● Request
Can you convert the material below, everything from the line containing "the sample h=3" down to the line containing "h=7 m=40 s=26", both included, into a JSON list of strings with one string per line and blank lines left out?

● Material for this task
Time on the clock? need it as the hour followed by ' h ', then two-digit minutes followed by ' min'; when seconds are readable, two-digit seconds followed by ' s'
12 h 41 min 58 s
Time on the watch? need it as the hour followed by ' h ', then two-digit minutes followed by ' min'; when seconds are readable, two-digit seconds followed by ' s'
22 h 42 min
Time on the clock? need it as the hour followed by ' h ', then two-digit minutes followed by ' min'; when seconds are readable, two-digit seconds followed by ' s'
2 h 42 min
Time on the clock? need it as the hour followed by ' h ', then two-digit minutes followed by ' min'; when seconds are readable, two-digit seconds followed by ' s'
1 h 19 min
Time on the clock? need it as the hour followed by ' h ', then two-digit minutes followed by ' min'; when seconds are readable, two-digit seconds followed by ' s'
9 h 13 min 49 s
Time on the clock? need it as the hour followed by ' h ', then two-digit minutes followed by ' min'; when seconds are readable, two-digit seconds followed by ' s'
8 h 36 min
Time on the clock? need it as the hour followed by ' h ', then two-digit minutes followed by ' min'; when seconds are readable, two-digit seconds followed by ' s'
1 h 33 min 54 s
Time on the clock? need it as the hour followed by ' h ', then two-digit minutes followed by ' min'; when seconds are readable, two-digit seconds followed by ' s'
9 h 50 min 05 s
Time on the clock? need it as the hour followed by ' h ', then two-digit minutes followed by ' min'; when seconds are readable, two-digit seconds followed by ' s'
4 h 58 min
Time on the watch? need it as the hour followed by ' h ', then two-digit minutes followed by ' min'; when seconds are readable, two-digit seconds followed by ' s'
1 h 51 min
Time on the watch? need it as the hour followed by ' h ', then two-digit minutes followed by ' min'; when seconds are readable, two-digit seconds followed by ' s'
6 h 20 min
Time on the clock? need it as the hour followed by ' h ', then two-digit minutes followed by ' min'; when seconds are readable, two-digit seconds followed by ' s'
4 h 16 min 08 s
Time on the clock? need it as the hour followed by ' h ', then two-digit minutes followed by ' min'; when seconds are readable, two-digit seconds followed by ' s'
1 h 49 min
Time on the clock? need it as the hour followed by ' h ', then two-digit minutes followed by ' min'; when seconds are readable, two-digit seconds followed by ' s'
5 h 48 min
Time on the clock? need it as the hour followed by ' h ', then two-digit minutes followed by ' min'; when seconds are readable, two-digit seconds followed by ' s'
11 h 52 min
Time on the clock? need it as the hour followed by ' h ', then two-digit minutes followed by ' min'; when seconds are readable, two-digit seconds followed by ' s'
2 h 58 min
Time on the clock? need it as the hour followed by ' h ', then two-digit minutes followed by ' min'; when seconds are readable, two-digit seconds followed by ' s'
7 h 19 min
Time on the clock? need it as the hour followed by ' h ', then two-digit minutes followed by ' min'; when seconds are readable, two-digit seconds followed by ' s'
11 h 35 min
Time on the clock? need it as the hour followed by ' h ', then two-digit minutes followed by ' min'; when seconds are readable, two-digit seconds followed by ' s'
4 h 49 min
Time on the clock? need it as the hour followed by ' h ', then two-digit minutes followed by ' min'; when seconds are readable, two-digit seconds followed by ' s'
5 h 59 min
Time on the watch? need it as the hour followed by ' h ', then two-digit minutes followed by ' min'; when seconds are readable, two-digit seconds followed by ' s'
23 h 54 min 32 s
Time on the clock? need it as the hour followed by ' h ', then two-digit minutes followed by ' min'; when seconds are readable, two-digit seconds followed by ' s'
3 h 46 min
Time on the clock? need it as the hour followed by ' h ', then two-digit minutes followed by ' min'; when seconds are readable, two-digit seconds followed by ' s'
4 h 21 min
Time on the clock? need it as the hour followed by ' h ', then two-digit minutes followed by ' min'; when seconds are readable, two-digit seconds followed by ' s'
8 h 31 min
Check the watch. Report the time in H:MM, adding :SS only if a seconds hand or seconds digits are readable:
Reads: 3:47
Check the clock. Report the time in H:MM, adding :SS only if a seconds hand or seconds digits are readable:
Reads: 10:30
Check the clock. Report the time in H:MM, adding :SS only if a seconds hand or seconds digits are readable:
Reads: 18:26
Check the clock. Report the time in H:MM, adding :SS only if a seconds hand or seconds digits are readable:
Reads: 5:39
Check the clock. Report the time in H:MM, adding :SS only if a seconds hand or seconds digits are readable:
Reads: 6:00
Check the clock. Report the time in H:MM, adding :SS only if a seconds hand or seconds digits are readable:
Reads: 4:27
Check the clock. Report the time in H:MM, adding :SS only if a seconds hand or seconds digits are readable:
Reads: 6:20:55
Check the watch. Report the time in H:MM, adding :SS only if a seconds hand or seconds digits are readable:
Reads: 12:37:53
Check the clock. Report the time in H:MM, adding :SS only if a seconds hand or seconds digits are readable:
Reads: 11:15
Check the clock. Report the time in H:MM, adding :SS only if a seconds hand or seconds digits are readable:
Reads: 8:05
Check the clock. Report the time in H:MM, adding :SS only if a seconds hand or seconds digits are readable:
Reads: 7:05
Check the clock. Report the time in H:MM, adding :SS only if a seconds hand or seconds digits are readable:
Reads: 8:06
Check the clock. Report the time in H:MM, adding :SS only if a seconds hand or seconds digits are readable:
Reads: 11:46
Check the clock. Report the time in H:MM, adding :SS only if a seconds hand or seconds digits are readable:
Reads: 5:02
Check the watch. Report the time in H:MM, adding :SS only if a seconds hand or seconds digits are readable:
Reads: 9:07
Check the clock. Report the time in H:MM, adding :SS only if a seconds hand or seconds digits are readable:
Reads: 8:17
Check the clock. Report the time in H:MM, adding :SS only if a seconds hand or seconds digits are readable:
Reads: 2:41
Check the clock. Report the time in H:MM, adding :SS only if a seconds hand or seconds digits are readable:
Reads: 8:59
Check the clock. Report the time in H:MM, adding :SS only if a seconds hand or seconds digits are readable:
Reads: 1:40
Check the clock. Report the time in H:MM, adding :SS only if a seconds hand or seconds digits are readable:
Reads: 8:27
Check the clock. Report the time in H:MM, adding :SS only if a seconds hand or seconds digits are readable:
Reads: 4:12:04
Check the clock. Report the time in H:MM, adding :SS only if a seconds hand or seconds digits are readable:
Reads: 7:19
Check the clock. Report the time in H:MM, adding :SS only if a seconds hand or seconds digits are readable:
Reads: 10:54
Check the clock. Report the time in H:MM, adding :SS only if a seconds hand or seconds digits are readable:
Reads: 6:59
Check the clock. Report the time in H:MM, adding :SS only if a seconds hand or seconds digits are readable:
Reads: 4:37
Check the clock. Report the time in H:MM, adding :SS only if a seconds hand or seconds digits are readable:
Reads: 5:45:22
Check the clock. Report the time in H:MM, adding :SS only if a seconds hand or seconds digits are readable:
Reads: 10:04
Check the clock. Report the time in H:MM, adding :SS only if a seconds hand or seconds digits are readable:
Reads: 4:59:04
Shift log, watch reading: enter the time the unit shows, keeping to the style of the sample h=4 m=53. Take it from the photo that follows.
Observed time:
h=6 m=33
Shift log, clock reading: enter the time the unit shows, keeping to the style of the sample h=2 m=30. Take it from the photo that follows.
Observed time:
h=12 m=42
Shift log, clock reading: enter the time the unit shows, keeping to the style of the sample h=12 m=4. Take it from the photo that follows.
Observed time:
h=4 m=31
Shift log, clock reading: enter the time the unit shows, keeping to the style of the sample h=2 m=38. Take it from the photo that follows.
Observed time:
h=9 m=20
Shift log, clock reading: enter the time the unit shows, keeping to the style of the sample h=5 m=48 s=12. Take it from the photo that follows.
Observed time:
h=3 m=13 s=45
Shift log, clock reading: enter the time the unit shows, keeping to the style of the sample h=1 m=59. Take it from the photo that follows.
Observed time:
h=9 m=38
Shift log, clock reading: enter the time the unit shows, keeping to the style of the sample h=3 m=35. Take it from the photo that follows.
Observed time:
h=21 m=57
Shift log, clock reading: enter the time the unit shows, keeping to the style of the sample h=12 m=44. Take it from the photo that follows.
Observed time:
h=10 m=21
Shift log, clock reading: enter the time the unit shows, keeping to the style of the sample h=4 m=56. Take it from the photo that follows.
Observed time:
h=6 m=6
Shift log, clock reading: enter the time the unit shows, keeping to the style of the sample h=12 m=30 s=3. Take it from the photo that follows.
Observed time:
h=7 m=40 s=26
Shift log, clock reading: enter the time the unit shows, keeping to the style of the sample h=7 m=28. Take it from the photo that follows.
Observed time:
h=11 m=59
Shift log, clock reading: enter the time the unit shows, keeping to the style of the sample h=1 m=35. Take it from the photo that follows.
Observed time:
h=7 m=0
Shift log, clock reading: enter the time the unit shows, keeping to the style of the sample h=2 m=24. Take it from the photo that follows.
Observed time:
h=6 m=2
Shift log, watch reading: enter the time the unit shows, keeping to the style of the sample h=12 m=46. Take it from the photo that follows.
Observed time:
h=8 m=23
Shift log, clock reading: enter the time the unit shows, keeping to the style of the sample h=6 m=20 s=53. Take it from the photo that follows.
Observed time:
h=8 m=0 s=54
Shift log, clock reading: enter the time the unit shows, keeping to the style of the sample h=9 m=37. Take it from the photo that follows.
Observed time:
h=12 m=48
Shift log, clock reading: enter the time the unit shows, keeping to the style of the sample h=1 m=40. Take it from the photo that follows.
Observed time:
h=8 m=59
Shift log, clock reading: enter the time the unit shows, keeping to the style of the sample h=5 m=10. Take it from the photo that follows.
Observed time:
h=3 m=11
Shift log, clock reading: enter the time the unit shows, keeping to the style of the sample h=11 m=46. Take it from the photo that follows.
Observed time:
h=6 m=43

● Written response
[
  "Shift log, clock reading: enter the time the unit shows, keeping to the style of the sample h=3 m=35. Take it from the photo that follows.",
  "Observed time:",
  "h=21 m=57",
  "Shift log, clock reading: enter the time the unit shows, keeping to the style of the sample h=12 m=44. Take it from the photo that follows.",
  "Observed time:",
  "h=10 m=21",
  "Shift log, clock reading: enter the time the unit shows, keeping to the style of the sample h=4 m=56. Take it from the photo that follows.",
  "Observed time:",
  "h=6 m=6",
  "Shift log, clock reading: enter the time the unit shows, keeping to the style of the sample h=12 m=30 s=3. Take it from the photo that follows.",
  "Observed time:",
  "h=7 m=40 s=26"
]